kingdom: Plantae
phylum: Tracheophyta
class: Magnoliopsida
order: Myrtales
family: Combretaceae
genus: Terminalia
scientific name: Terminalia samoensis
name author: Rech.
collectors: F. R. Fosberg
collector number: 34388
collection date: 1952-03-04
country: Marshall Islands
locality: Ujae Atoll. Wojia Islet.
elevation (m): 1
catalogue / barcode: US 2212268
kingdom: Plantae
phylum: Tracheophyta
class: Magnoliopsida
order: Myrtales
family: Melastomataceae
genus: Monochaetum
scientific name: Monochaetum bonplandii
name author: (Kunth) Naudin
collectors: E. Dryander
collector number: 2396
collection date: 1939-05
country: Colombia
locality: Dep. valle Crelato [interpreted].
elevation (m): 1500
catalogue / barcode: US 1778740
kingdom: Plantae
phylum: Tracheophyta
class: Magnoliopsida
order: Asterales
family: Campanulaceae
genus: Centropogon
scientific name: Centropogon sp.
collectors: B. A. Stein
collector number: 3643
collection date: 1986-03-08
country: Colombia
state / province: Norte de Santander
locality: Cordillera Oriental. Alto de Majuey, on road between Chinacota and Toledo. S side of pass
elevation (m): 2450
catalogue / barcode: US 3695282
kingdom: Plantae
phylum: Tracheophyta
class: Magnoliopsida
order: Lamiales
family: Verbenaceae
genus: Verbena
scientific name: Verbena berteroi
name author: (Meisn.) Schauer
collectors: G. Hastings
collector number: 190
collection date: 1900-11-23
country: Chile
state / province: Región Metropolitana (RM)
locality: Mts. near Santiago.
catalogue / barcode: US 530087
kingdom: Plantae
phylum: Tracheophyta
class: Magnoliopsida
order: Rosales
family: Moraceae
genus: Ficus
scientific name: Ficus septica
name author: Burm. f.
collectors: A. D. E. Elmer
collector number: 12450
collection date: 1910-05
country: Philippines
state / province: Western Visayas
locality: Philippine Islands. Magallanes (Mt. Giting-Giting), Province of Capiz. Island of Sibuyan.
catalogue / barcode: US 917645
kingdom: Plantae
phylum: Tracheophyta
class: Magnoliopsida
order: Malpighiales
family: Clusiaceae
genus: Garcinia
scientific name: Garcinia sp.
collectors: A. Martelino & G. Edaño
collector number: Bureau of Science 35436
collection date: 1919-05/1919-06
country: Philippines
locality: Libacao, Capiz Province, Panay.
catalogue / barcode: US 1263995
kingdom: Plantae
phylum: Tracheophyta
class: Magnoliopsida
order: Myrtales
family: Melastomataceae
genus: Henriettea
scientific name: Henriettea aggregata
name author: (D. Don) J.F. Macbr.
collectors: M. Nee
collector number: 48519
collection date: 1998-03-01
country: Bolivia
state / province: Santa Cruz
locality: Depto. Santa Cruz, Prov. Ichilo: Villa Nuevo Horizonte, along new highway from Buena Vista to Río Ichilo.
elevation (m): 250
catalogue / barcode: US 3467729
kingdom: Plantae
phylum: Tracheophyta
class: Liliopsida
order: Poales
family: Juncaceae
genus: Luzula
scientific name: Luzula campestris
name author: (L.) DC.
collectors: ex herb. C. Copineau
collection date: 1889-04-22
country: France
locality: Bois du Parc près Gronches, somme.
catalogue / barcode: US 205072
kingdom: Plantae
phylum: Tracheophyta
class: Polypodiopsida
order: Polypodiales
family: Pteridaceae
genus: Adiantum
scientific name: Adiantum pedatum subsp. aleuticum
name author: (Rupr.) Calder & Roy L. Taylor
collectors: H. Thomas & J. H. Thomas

Exercise brief
Recast the part of the material above that opens with the line containing "name author: (Kunth) Naudin" and closes with the line containing "state / province: Santa Cruz" as a JSON list of strings, one string per line and no strings for blank lines.

Output for this task
[
  "name author: (Kunth) Naudin",
  "collectors: E. Dryander",
  "collector number: 2396",
  "collection date: 1939-05",
  "country: Colombia",
  "locality: Dep. valle Crelato [interpreted].",
  "elevation (m): 1500",
  "catalogue / barcode: US 1778740",
  "kingdom: Plantae",
  "phylum: Tracheophyta",
  "class: Magnoliopsida",
  "order: Asterales",
  "family: Campanulaceae",
  "genus: Centropogon",
  "scientific name: Centropogon sp.",
  "collectors: B. A. Stein",
  "collector number: 3643",
  "collection date: 1986-03-08",
  "country: Colombia",
  "state / province: Norte de Santander",
  "locality: Cordillera Oriental. Alto de Majuey, on road between Chinacota and Toledo. S side of pass",
  "elevation (m): 2450",
  "catalogue / barcode: US 3695282",
  "kingdom: Plantae",
  "phylum: Tracheophyta",
  "class: Magnoliopsida",
  "order: Lamiales",
  "family: Verbenaceae",
  "genus: Verbena",
  "scientific name: Verbena berteroi",
  "name author: (Meisn.) Schauer",
  "collectors: G. Hastings",
  "collector number: 190",
  "collection date: 1900-11-23",
  "country: Chile",
  "state / province: Región Metropolitana (RM)",
  "locality: Mts. near Santiago.",
  "catalogue / barcode: US 530087",
  "kingdom: Plantae",
  "phylum: Tracheophyta",
  "class: Magnoliopsida",
  "order: Rosales",
  "family: Moraceae",
  "genus: Ficus",
  "scientific name: Ficus septica",
  "name author: Burm. f.",
  "collectors: A. D. E. Elmer",
  "collector number: 12450",
  "collection date: 1910-05",
  "country: Philippines",
  "state / province: Western Visayas",
  "locality: Philippine Islands. Magallanes (Mt. Giting-Giting), Province of Capiz. Island of Sibuyan.",
  "catalogue / barcode: US 917645",
  "kingdom: Plantae",
  "phylum: Tracheophyta",
  "class: Magnoliopsida",
  "order: Malpighiales",
  "family: Clusiaceae",
  "genus: Garcinia",
  "scientific name: Garcinia sp.",
  "collectors: A. Martelino & G. Edaño",
  "collector number: Bureau of Science 35436",
  "collection date: 1919-05/1919-06",
  "country: Philippines",
  "locality: Libacao, Capiz Province, Panay.",
  "catalogue / barcode: US 1263995",
  "kingdom: Plantae",
  "phylum: Tracheophyta",
  "class: Magnoliopsida",
  "order: Myrtales",
  "family: Melastomataceae",
  "genus: Henriettea",
  "scientific name: Henriettea aggregata",
  "name author: (D. Don) J.F. Macbr.",
  "collectors: M. Nee",
  "collector number: 48519",
  "collection date: 1998-03-01",
  "country: Bolivia",
  "state / province: Santa Cruz"
]